Für mancherlei wertvolle Auskunft, die mit größter Bereitwilligkeit und Güte gewährt wurde, möchte ich

(Greifswald),

auch an dieser Stelle von Herzen danken den Professoren Behaghel (Gießen), Braune (Heidelberg), Ehrismann John Meier (Freiburg), Schröder (Göttingen), Steinmeyer (Erlangen), Vogt (Marburg), Wunderlich (Berlin), besonders aber meinem Studienfreund Professor Leitzmann (Jena), der mir auch wie mein hiesiger Amtsgenosse Professor Emil Hirsch in der Durchsicht der Druckbogen äußerst hilfreich zur Seite stand. Die größte Schwierigkeit boten die Gedichte „Vom Rechte und „Die Hochzeit", deren Ueberlieferung durch so viele Lücken der stark vermoderten Handschrift beeinträchtigt ist; wenn es hier gelungen sein sollte, eine möglichst brauchbare Herstellung zu erreichen, so schulde ich hierfür wärmsten Dank an den kärntnerischen Landesarchivar Ritter von Jaksch in Klagenfurt, der mir Photographien der Millstätter Handschrift herstellen ließ und über zweifelhafte Stellen freundlich Auskunft gab, ferner an den Vorstand der Handschriftenabteilung der Heidelberger Universitäts-Bibliothek Professor Dr.
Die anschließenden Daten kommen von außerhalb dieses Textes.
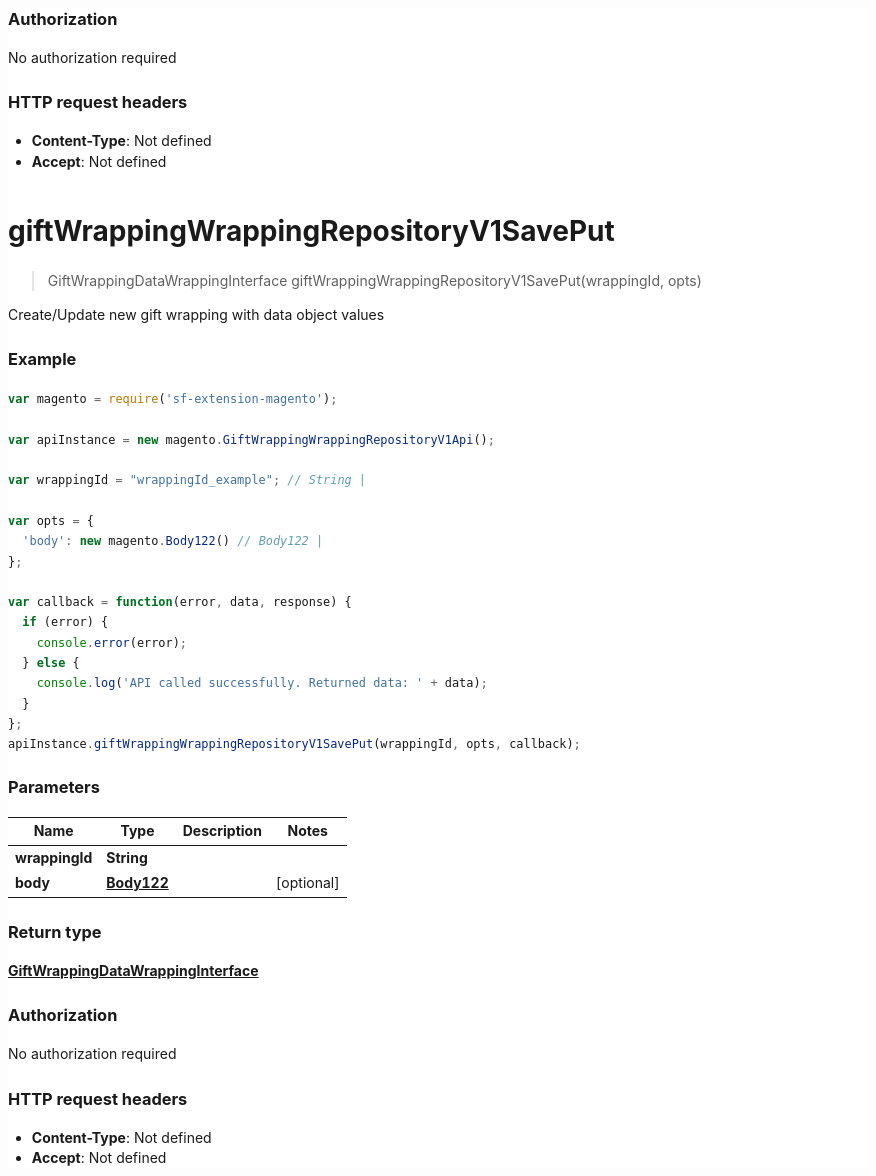 ### Authorization

No authorization required

### HTTP request headers

 - **Content-Type**: Not defined
 - **Accept**: Not defined

<a name="giftWrappingWrappingRepositoryV1SavePut"></a>
# **giftWrappingWrappingRepositoryV1SavePut**
> GiftWrappingDataWrappingInterface giftWrappingWrappingRepositoryV1SavePut(wrappingId, opts)



Create/Update new gift wrapping with data object values

### Example
```javascript
var magento = require('sf-extension-magento');

var apiInstance = new magento.GiftWrappingWrappingRepositoryV1Api();

var wrappingId = "wrappingId_example"; // String | 

var opts = { 
  'body': new magento.Body122() // Body122 | 
};

var callback = function(error, data, response) {
  if (error) {
    console.error(error);
  } else {
    console.log('API called successfully. Returned data: ' + data);
  }
};
apiInstance.giftWrappingWrappingRepositoryV1SavePut(wrappingId, opts, callback);
```

### Parameters

Name | Type | Description  | Notes
------------- | ------------- | ------------- | -------------
 **wrappingId** | **String**|  | 
 **body** | [**Body122**](Body122.md)|  | [optional] 

### Return type

[**GiftWrappingDataWrappingInterface**](GiftWrappingDataWrappingInterface.md)

### Authorization

No authorization required

### HTTP request headers

 - **Content-Type**: Not defined
 - **Accept**: Not defined

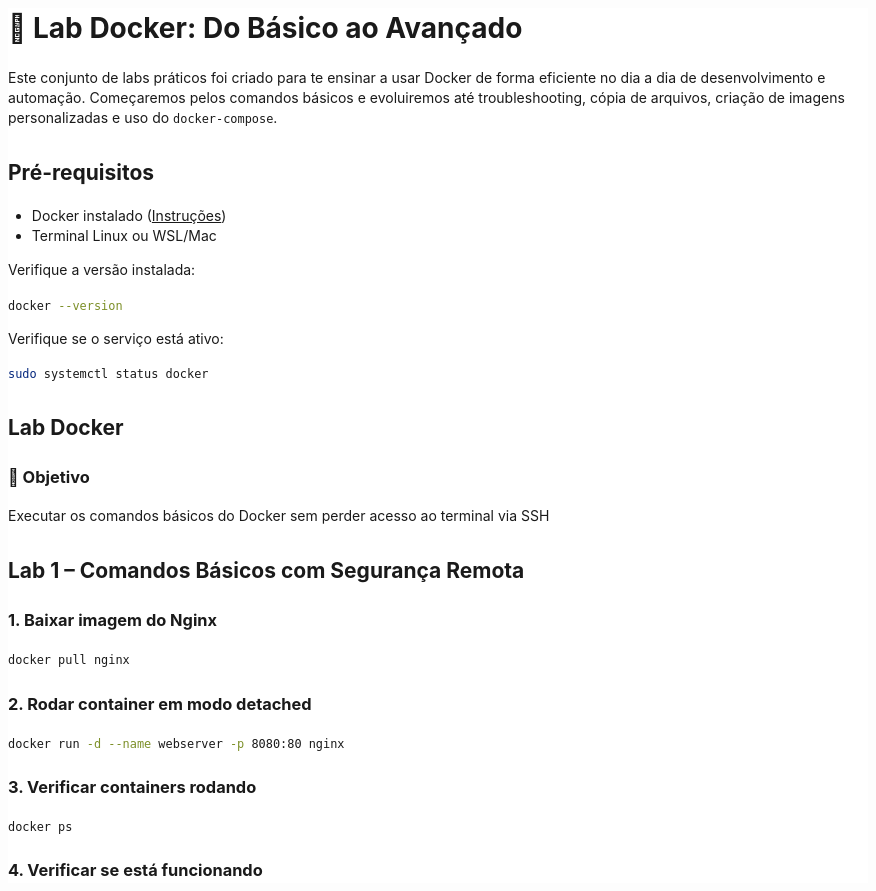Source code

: # 🐳 Lab Docker: Do Básico ao Avançado

Este conjunto de labs práticos foi criado para te ensinar a usar Docker de forma eficiente no dia a dia de desenvolvimento e automação. Começaremos pelos comandos básicos e evoluiremos até troubleshooting, cópia de arquivos, criação de imagens personalizadas e uso do `docker-compose`.

 

## Pré-requisitos

- Docker instalado ([Instruções](https://docs.docker.com/get-docker/))
- Terminal Linux ou WSL/Mac

Verifique a versão instalada:
```bash
docker --version
```

Verifique se o serviço está ativo:
```bash
sudo systemctl status docker
```

 

## Lab Docker

### 🎯 Objetivo

Executar os comandos básicos do Docker sem perder acesso ao terminal via SSH

 

## Lab 1 – Comandos Básicos com Segurança Remota

### 1. Baixar imagem do Nginx

```bash
docker pull nginx
```

### 2. Rodar container em modo detached

```bash
docker run -d --name webserver -p 8080:80 nginx
```

### 3. Verificar containers rodando

```bash
docker ps
```

### 4. Verificar se está funcionando
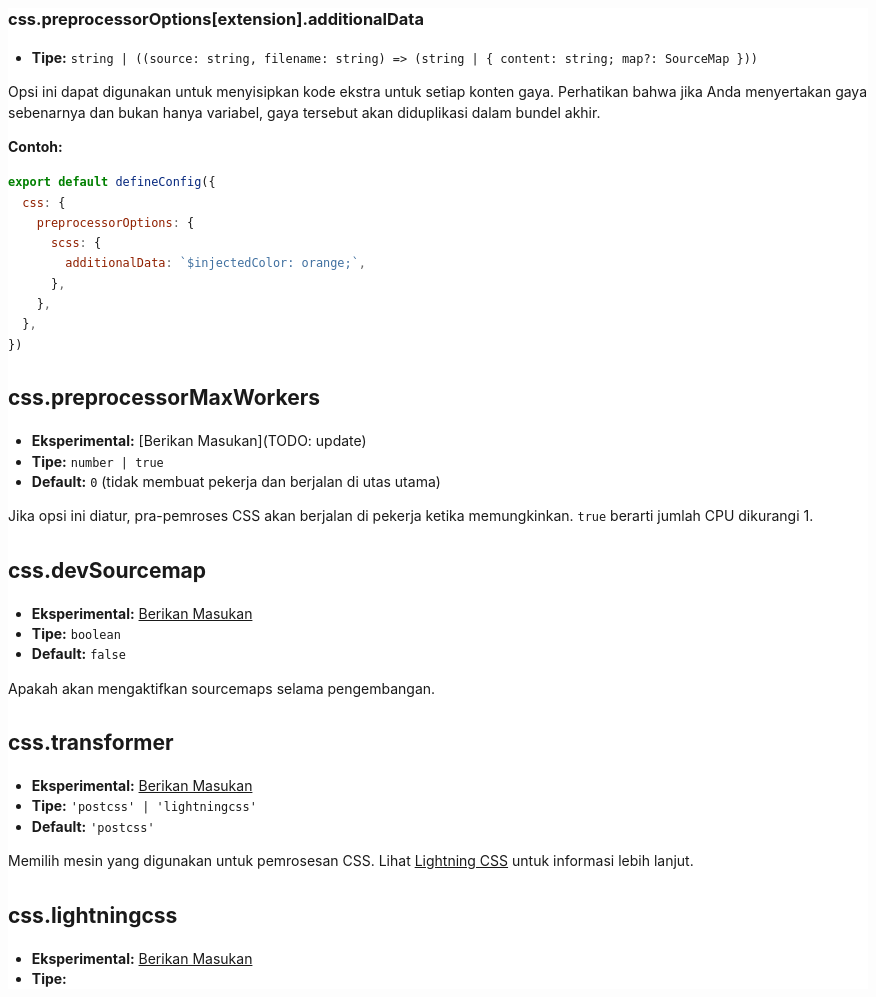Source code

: ### css.preprocessorOptions[extension].additionalData

- **Tipe:** `string | ((source: string, filename: string) => (string | { content: string; map?: SourceMap }))`

Opsi ini dapat digunakan untuk menyisipkan kode ekstra untuk setiap konten gaya. Perhatikan bahwa jika Anda menyertakan gaya sebenarnya dan bukan hanya variabel, gaya tersebut akan diduplikasi dalam bundel akhir.

**Contoh:**

```js
export default defineConfig({
  css: {
    preprocessorOptions: {
      scss: {
        additionalData: `$injectedColor: orange;`,
      },
    },
  },
})
```

## css.preprocessorMaxWorkers

- **Eksperimental:** [Berikan Masukan](TODO: update)
- **Tipe:** `number | true`
- **Default:** `0` (tidak membuat pekerja dan berjalan di utas utama)

Jika opsi ini diatur, pra-pemroses CSS akan berjalan di pekerja ketika memungkinkan. `true` berarti jumlah CPU dikurangi 1.

## css.devSourcemap

- **Eksperimental:** [Berikan Masukan](https://github.com/vitejs/vite/discussions/13845)
- **Tipe:** `boolean`
- **Default:** `false`

Apakah akan mengaktifkan sourcemaps selama pengembangan.

## css.transformer

- **Eksperimental:** [Berikan Masukan](https://github.com/vitejs/vite/discussions/13835)
- **Tipe:** `'postcss' | 'lightningcss'`
- **Default:** `'postcss'`

Memilih mesin yang digunakan untuk pemrosesan CSS. Lihat [Lightning CSS](../guide/features.md#lightning-css) untuk informasi lebih lanjut.

## css.lightningcss

- **Eksperimental:** [Berikan Masukan](https://github.com/vitejs/vite/discussions/13835)
- **Tipe:**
Sillib, der mir bei der Ergänzung der vermoderten Stellen mit seinem erfahrenen Urteil wertvolle Hilfe leistete, endlich an Professor Carl von Kraus, den hochverdienten Erforscher der beiden Gedichte, der so gütig war, mit mir die zweite Korrektur zu lesen und mir außerdem mitzuteilen, was ihm beim Lesen auffiel.

Für mich selbst habe ich den Wunsch, daß es mir gelungen sein möchte, in dieser neuen Auflage, die ich als eine völlig umgearbeitete bezeichnen muß, die mancherlei Unzulänglichkeiten überwunden zu haben, die dem ersten Versuche infolge von etwas übereilter Veröffentlichung und durch persönliche Verhältnisse herbeigeführter überstürzter Drucklegung anhafteten.